We will “turn in” our inquiry question at the beginning and the presentation at the end. We will plan, explore, and learn on our own. He will post all our learnings on our school web page to share with the world.

Now, our school happens to have an atypical communication barrier. We are about half Arabic speakers and half English speakers. (And other languages too, which we don’t even take into consideration!) The Genius Hour overview was presented tag-team style in both English and Arabic. Throughout the day, we noticed not only was some of the introduction lost in translation, but also these ideas are huge when heard for the first time and need extra time to absorb.

That’s all good. It’s part of my philosophy as the chief learner in my classroom. We all have questions that need to be answered along the journey. (And the journey is the best part, I believe.)

Because of those big ideas we were trying to explain, there were bound to be misunderstandings. Some people seemed to hear that Genius Hour was something for the children, and they ran with that forgetting about their own PD. As we answered questions, I began to think maybe we shouldn’t have called it Genius Hour or Genius Time, after all!

# DATASET RECORDS
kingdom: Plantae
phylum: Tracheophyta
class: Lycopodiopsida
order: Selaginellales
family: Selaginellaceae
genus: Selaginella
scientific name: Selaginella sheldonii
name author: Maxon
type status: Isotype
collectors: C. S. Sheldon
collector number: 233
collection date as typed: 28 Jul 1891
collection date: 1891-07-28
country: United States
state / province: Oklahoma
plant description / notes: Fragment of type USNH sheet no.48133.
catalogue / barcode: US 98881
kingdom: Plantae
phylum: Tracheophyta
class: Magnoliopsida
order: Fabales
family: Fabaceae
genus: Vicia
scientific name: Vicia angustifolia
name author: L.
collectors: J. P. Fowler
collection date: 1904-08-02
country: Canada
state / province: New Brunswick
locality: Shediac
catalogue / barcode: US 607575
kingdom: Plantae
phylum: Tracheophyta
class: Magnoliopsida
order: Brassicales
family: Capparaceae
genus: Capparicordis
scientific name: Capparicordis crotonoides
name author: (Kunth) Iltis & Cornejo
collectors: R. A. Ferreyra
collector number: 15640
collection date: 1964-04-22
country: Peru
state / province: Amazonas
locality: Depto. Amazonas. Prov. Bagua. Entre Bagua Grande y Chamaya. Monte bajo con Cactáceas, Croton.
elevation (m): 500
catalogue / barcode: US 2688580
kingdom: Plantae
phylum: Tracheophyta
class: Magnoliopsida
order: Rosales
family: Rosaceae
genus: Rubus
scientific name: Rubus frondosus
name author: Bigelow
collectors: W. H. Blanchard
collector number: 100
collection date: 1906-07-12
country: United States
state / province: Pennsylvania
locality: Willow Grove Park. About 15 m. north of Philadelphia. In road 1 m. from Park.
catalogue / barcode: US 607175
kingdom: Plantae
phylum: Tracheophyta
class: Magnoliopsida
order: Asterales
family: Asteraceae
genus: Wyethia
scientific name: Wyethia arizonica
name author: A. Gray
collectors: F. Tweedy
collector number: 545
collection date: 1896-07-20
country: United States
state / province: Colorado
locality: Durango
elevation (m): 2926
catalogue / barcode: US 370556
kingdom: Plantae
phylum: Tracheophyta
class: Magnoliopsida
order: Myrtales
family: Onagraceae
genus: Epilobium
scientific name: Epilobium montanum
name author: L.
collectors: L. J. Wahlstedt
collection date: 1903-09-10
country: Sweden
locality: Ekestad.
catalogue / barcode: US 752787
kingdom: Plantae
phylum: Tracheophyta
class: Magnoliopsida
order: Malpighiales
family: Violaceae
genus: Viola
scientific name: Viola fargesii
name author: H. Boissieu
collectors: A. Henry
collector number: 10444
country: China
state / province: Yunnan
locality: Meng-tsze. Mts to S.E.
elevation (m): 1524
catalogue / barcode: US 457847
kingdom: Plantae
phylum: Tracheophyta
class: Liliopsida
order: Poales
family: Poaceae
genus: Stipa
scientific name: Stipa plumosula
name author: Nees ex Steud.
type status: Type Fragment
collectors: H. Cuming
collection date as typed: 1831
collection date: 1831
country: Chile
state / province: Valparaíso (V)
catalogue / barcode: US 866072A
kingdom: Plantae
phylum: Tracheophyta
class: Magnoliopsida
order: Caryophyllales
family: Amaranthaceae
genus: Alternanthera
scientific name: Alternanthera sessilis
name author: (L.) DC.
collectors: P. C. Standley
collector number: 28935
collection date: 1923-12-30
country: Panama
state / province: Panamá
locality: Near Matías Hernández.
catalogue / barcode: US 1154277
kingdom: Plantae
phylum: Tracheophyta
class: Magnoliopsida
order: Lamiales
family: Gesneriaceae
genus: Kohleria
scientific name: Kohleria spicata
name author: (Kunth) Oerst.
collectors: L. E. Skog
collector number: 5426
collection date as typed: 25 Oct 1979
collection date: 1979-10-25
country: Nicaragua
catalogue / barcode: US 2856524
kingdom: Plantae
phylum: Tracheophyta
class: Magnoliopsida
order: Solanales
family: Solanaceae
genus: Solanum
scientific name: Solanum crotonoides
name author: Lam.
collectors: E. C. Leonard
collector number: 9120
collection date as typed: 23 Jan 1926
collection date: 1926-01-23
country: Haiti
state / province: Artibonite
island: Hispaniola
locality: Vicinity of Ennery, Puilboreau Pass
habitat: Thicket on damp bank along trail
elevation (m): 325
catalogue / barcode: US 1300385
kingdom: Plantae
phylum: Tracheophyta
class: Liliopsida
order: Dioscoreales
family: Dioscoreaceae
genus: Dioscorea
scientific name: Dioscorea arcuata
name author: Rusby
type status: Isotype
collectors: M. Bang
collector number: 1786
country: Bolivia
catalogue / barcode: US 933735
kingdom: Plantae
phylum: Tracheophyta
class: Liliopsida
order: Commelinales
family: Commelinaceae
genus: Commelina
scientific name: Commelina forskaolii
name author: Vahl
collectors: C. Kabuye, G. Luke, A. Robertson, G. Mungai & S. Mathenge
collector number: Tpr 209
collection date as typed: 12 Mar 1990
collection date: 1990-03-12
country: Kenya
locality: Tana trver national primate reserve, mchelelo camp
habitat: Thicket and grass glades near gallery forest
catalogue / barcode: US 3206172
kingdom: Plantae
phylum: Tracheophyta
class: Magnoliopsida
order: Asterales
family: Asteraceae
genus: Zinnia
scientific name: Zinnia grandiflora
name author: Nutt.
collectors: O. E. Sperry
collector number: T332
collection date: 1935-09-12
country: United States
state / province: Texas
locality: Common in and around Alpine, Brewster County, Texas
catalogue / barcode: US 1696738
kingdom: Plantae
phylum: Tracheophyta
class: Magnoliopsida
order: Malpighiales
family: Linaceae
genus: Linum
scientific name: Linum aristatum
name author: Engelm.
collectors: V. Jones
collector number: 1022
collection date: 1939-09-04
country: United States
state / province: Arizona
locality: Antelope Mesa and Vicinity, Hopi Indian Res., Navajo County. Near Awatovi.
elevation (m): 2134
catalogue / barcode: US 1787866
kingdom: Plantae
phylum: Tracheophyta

# TASKS
**1.** In the Genius Hour text, list each thing the writer says "We will" do.
**2.** Sum up the Genius Hour text in two sentences.
**3.** Pick up the Genius Hour text after its last sentence and keep writing in the same voice.

# SOLVED TASKS
**1.**
- Turn in the inquiry question at the beginning
- Turn in the presentation at the end
- Plan on our own
- Explore on our own
- Learn on our own

**2.** Under the Genius Hour plan, participants turn in an inquiry question at the start and a presentation at the end, and they plan, explore, and learn on their own. Because the school is about half Arabic speakers and half English speakers, some of the bilingual introduction was lost in translation, and some people took Genius Hour to be only for the children, which made the writer wonder whether the name was a mistake.

**3.**
However, later I realized I was wrong. It was an unexpected, but awesome misunderstanding.  We had scores of teachers today talking about Genius Hour. We weren’t just talking about something wordy: “self-directed professional development time.” Many of the teachers were even talking about how they were going to make Genius Hour work in their classrooms.

  • “How will it work with all the students doing Genius Hour in different subjects?”
  • “Can we do it for 15 minutes each period?” (No, please don’t.)
  • “Should we call it Genius Hour or something else because our class periods aren’t one hour?”

Wait a minute. I began to realize they thought they MUST do Genius Hour with their students in their classrooms.

We aren’t doing Genius Hour with your students, I said during an impromptu meeting. That can come later, I continued. (And hopefully it will!) Today, for the next few weeks this is about you! About you improving your craft–becoming more adept at content knowledge, pedagogy, and technology to bring about learning for your students. We need to focus on 21st century learning skills. (Yeah, since by the time half of our students graduate from high school this “new” century will be a quarter over.)

We introduced a unique-to-every-single-person professional development opportunity. Instead of doing one-size-fits-all PD for the next two months, we each get to make our own learning adventure! (Or with a partner or two–it’s limited to 3 in a group.)

Imagine around 50 different PD programs going on in just the next nine Tuesday professional development hours!

What are the chances of that happening? It can happen, but only if all the teachers own their own learning.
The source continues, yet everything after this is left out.